Entre l’école et la maison, le chemin du jeune homme croise l’un de ces orchestres. Il devient «   le petit gars qui est toujours prêt à filer un coup de main pour installer le matos ». Il peut ainsi toucher l’instrument de ses rêves et en apprendre les rudiments. Sa première batterie est une superposition de cartons et de boîtes de conserve sur lesquelles on tend une chambre à air… Ce qui ne l’empêche pas d’improviser des solos et de se projeter au-delà de «   la facilité », autrement dit du soukouss et de la rumba. «   Je voulais faire autre chose. Je voulais trouver les moyens de jouer la musique de chez nous à la batterie. » Moyennant quoi, au début de la décennie 1990, Biayenda ouvre un atelier réunissant des percussionnistes issus de différents ensembles traditionnels. Les Tambours de Brazza sont nés de ce groupe, initialement informel, et destiné à chercher de nouvelles manières de travailler les rythmes ancestraux en y apportant la structure et le découpage des arrangements jazz. Le plus souvent, en Afrique, les musiciens traditionnels jouent des pièces très longues, en fonction de la résistance des instruments, explique Biayenda : « Pour accorder le tambour, on le chauffe. Tant que le tambour est chaud, on joue ! Donc un morceau peut durer deux ou trois heures.   » Six mois passés dans la forêt tropicale auprès de Pygmées Baabi permettent au musicien de comprendre les polyrythmies et les polyphonies savantes de son pays. Cette initiation est essentielle pour la suite du projet, qui repose sur ce mariage subtil «   des sons premiers des habitants de l’Afrique » avec les techniques et les sonorités les plus contemporaines et internationales. Pour les Tambours, l’idée directrice est la suivante : trouver une manière de composer et de jouer cette musique sans fatiguer le public. La batterie, instrument issu du jazz, en complicité avec la guitare basse, ouvre une première voie, bientôt complétée par la guitare électrique et d’autres instruments mélodiques ou harmoniques comme le piano, l’orgue, le violon, une section de cuivres, voire la clarinette, l’oud et l’accordéon.

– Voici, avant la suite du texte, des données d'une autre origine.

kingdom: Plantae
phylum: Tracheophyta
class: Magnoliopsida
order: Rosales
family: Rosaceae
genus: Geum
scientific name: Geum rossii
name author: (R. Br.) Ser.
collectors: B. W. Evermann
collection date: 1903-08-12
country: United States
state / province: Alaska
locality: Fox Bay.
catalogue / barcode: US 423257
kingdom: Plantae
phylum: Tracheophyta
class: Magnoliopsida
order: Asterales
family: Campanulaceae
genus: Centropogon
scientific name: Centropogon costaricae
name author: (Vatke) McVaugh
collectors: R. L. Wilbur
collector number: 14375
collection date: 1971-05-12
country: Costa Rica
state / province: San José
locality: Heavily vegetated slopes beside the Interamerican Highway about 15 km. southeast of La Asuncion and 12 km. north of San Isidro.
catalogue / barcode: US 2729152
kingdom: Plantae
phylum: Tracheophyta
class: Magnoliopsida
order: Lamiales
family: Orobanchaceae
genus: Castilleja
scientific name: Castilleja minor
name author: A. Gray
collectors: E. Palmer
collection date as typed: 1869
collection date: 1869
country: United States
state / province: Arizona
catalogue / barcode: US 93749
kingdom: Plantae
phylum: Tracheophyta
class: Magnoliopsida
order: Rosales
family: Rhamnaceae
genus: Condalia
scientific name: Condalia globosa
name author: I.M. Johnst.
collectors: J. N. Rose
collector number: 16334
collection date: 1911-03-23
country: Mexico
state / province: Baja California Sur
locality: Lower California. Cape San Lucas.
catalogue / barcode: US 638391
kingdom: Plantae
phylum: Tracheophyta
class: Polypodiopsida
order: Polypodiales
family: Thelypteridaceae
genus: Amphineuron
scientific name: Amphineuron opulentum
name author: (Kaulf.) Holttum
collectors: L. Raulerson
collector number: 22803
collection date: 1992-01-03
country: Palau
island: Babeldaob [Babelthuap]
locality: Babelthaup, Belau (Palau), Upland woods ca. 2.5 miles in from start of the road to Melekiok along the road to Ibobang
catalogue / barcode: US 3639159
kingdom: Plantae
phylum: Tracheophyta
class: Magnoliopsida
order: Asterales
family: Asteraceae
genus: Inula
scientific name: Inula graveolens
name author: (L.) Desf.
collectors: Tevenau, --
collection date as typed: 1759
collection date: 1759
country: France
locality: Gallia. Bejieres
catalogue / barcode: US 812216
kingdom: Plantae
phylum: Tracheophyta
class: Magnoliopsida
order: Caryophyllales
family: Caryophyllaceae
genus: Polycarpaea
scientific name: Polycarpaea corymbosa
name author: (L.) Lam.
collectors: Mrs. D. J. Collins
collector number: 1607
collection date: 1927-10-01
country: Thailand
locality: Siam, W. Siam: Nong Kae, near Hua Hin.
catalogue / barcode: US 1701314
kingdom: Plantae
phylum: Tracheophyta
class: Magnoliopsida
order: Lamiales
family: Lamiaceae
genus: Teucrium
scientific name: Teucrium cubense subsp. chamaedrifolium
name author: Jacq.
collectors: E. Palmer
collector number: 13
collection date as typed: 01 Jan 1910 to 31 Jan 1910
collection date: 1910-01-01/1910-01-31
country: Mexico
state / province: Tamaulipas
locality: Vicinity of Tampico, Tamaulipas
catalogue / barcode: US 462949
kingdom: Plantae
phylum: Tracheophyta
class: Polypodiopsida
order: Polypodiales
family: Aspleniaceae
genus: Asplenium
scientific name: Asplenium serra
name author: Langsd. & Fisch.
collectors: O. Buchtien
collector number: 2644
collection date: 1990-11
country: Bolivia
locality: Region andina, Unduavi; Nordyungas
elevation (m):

Sur les pavés en béton de Brazzaville, on croise aussi des rappeurs. Fredy Massamba est de ceux-là, il apporte sa griffe et son groove aux Tambours. La voix est omniprésente, ainsi que la danse, inséparable de la pratique du tambour en Afrique centrale. Les anciens sont convoqués pour la transmission de certaines techniques instrumentales et de leurs connaissances en lutherie, notamment la fabrication du tambour sacré, le ngoma. «  Nous voulions, à terme, acquérir une parcelle de plusieurs hectares et bâtir un centre de formation, de création et de diffusion, où les maîtres formateurs recrutés dans les villages et les artistes vivraient comme une grande famille  », raconte Biayenda. Ce rêve généreux frôle sa réalisation quand la fameuse parcelle est achetée, puis il est balayé par la guerre qui éclate en 1993. À partir de là, le groupe s’exile au Bénin, en Côte d’Ivoire, en Europe… Et perdure dans des formations réduites, mais enrichies d’expériences les plus diverses. Sur la Route des Caravanes reflète cette réalité itinérante des Tambours de Brazza, sous forme d’une rencontre proprement inouïe.

[^2]: La rumba congolaise est une réappropriation de la rumba cubaine, très populaire entre les années 1940 et 1950, puis 1960 et 1970, dans ses formes les plus imprégnées de l’identité congolaise. Le soukouss, du français « secouer », est une musique de danse, également dérivée de la rumba cubaine, qui apparaît dans les années 1940.